At six thirty-two an anonymous brown arm opened the wicket, and they left the bus and walked through the small door single file. Oved led them into a courtyard and up a flight of stairs to show them the only other way to enter or leave the monastery, a rope hoist that dangled from the high stone walls. A monk in a brown cowl floated past without acknowledging their presence.

“Have they vowed silence?” Tamar asked.

Oved shook his head. “But only a few of them speak Hebrew or
English. They are accustomed to the occasional presence of tourists, whom they do not consider their greatest blessing.” He told them the Monastery had been built by Justinian I in the fifth century, at the foot of the mountain the Arabs called Jebel Moussa, on the site believed to be where God had revealed Himself to Moses in the burning bush. Its library contained some ten thousand volumes, many of which were ancient manuscripts, including a copy of the famed
Codex Sinaiticus
.

“What's that?” asked someone in the rear.

Oved looked uncomfortable. “It has to do with the New Testament. A commentary, I believe.”

“No,” Harry said, “it's the Old Testament written in Greek.”

“Why did they copy the Old Testament?” Tamar asked.

He saw no graceful way to avoid answering, though the guide waited in obvious resentment. “There was no New Testament as yet. But the early Christians wanted to make their services different from the Jews'. Instead of using scrolls, they folded leaves of papyrus or vellum and stitched the folds. The codices were the beginning of books as we know them.”

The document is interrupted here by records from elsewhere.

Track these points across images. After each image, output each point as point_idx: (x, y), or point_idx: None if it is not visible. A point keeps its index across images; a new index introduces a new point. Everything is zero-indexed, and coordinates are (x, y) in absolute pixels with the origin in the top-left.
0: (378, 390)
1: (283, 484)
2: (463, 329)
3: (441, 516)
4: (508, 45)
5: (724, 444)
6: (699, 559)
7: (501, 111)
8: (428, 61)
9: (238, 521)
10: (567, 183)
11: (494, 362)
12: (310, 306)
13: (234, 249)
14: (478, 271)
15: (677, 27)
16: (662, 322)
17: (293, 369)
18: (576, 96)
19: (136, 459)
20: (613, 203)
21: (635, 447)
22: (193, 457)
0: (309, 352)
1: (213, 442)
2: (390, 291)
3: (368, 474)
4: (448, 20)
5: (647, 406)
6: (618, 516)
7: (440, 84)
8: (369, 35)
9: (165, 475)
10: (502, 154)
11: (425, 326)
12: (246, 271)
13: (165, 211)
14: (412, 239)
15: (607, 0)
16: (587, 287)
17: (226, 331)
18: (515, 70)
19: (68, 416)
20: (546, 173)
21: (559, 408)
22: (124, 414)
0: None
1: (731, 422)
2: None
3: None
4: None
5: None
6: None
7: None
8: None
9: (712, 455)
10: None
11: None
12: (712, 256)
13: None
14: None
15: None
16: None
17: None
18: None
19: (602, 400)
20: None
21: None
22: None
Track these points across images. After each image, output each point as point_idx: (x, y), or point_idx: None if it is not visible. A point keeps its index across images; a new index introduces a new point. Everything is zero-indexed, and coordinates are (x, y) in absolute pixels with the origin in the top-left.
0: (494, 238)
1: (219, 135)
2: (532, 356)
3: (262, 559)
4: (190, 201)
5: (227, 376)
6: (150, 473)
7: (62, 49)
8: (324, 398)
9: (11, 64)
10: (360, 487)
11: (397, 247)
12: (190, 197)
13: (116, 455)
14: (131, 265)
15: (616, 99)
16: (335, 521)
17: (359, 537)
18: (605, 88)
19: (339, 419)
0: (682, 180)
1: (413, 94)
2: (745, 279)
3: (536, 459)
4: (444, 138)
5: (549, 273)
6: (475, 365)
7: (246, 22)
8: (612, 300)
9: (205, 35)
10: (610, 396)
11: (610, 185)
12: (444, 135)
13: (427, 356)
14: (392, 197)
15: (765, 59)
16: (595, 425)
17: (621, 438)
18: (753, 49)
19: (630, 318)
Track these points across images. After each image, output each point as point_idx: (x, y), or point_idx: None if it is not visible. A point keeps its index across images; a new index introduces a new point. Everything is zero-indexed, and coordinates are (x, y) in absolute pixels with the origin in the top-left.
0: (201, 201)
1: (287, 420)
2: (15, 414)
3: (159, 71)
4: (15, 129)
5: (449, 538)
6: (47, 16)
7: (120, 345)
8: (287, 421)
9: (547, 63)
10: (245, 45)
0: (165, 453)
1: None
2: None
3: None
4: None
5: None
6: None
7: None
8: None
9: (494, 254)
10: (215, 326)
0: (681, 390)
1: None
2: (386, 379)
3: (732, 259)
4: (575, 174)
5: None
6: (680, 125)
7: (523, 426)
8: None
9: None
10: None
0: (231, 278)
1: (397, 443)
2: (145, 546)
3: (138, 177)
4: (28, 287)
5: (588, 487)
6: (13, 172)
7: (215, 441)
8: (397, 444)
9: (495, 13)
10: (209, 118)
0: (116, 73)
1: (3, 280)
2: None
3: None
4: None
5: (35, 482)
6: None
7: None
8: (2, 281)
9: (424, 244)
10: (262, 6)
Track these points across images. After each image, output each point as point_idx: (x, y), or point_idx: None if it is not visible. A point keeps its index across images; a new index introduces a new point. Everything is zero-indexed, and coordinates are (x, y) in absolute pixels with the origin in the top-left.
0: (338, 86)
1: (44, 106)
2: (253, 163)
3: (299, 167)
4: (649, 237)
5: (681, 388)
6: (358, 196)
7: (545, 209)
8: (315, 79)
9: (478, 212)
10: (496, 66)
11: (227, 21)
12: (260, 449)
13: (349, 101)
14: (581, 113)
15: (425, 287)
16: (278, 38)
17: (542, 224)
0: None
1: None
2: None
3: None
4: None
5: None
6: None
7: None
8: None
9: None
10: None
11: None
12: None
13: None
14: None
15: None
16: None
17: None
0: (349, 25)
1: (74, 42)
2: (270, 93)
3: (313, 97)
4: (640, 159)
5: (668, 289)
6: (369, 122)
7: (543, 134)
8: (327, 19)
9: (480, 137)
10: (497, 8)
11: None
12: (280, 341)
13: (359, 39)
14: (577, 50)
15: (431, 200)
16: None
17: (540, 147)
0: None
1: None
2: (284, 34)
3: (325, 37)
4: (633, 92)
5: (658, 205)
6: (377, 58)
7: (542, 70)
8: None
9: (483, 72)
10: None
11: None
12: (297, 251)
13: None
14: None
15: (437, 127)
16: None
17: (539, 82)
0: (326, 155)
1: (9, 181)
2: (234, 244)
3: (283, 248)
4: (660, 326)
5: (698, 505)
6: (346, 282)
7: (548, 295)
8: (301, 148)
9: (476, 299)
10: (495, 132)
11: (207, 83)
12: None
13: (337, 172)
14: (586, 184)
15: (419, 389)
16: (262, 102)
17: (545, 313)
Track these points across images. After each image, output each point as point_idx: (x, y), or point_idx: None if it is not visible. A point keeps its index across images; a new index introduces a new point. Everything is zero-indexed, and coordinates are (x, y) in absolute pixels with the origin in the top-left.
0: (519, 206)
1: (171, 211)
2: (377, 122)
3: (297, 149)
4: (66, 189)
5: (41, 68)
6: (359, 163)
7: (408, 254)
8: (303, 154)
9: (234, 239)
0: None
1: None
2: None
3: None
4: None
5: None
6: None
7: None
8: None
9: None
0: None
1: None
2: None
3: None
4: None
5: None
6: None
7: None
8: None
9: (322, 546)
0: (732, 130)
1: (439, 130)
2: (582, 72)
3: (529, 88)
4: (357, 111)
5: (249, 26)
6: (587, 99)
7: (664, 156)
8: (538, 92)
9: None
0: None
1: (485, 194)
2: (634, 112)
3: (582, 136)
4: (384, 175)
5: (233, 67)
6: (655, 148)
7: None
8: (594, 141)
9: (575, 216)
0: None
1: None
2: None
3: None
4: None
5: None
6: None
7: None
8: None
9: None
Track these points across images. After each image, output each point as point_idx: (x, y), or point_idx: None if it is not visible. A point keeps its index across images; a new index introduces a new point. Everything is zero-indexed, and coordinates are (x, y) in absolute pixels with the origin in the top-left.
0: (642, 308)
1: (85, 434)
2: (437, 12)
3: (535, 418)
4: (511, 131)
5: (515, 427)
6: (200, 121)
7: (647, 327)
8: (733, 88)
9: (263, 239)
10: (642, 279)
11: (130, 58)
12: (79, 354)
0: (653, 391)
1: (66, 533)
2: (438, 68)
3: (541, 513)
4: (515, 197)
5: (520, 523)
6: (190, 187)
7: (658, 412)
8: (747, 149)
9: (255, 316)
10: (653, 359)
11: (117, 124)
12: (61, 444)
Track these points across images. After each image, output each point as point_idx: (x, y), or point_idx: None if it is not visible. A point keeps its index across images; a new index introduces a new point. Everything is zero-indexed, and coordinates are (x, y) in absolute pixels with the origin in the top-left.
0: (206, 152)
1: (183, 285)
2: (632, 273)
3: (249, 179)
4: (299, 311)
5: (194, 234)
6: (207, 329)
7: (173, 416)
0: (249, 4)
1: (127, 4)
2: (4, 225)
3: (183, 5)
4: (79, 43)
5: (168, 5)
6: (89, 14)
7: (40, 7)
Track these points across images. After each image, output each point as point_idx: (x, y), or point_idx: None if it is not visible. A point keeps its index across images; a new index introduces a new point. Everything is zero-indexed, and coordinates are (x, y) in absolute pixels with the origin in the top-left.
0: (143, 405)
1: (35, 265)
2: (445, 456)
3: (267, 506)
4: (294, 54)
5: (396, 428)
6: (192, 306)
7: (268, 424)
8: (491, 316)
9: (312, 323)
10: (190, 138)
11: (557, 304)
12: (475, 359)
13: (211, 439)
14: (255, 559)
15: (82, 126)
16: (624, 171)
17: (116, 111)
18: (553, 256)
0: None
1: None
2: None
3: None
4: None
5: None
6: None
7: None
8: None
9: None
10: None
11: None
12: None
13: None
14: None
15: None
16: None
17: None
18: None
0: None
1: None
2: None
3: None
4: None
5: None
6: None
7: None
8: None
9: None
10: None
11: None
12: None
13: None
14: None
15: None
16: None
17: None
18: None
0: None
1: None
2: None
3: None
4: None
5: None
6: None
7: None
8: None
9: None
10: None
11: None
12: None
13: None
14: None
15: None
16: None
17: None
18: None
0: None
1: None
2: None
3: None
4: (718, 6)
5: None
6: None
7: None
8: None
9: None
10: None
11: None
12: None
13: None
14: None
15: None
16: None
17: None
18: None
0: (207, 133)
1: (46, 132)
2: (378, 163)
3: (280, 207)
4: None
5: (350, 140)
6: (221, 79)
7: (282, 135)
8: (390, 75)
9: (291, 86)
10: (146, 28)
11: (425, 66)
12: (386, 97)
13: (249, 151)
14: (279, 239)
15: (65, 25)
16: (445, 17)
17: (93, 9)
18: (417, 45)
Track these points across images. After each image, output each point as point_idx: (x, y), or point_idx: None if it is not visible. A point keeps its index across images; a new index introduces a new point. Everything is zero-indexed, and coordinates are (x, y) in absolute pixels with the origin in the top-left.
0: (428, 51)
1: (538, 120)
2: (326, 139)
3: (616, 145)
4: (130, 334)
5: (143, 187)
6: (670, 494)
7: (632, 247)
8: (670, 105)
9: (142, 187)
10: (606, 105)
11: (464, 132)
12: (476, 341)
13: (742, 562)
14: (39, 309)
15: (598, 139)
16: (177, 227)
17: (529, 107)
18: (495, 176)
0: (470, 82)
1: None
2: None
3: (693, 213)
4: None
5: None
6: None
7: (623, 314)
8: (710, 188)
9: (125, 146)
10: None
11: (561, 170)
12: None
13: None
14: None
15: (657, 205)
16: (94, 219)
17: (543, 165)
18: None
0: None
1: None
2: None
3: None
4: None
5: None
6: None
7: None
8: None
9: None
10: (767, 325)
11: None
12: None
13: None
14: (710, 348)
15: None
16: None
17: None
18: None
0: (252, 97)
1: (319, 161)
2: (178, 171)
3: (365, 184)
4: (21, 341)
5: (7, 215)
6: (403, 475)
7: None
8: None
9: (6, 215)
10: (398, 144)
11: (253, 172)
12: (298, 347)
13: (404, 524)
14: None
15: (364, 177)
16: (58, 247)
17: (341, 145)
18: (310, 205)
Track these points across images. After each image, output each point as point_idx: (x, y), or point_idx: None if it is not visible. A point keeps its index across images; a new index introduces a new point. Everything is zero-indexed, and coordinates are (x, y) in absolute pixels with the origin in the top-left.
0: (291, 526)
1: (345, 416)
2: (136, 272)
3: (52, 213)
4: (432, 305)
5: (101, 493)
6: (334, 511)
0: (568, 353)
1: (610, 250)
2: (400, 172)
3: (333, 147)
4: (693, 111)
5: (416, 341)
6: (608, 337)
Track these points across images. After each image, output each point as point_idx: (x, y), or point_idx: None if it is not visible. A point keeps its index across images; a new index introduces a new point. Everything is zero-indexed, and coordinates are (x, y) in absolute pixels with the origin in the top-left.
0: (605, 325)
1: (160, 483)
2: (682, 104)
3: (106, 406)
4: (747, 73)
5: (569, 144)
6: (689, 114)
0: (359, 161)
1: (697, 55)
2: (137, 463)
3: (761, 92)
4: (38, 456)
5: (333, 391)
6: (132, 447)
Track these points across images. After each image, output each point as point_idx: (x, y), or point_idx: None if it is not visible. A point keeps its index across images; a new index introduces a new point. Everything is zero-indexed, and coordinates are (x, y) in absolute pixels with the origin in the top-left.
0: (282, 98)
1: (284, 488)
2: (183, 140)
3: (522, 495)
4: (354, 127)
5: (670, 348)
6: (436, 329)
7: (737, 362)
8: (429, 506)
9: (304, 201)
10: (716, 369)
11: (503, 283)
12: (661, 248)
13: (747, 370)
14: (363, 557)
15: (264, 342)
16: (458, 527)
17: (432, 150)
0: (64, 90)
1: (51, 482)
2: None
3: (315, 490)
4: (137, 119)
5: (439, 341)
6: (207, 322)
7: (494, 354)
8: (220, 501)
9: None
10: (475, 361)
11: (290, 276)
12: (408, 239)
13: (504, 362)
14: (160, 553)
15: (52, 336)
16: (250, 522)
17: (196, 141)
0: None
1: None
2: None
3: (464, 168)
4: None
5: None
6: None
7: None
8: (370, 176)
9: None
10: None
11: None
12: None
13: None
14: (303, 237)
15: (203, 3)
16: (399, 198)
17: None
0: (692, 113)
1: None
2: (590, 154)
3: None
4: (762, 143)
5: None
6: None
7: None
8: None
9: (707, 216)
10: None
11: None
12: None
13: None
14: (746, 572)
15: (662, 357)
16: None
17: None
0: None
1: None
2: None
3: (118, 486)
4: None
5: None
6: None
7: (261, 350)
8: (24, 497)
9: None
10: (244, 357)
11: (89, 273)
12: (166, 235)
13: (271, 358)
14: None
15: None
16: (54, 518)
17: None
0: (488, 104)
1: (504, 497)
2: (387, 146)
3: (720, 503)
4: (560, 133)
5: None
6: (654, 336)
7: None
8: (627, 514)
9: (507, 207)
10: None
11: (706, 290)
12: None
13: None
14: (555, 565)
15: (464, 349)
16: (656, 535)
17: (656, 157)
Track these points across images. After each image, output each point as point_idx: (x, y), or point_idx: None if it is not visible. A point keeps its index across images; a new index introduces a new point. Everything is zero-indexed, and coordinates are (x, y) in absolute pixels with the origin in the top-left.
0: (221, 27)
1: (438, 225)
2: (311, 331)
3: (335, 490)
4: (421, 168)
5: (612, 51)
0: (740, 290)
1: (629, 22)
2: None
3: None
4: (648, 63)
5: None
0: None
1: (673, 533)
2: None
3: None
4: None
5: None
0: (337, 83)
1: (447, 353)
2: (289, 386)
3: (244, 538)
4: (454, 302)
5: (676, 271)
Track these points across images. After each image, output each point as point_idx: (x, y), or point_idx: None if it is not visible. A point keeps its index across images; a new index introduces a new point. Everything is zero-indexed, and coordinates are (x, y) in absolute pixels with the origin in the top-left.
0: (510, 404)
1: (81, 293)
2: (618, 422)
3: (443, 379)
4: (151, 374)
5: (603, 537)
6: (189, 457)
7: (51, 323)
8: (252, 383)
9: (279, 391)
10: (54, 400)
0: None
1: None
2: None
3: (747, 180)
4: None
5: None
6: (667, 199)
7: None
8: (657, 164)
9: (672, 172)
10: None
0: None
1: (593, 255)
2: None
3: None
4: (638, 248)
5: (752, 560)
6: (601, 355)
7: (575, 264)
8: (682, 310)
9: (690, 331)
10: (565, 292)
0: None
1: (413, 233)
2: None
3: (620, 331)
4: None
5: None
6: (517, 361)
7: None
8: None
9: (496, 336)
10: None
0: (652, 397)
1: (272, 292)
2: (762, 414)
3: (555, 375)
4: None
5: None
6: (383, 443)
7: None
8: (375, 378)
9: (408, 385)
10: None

Oved cast him a black look and resumed his lecture. “The original
Codex Sinaiticus
was taken from Santa Katerina in 1844 and placed in the Imperial Museum at St. Petersburg. In 1933 an English group bought it from the Soviet government for one hundred thousand pounds, half of which was donated by school children, and it went to the London Museum.”

“Can we see the copy that is kept here?” Harry asked.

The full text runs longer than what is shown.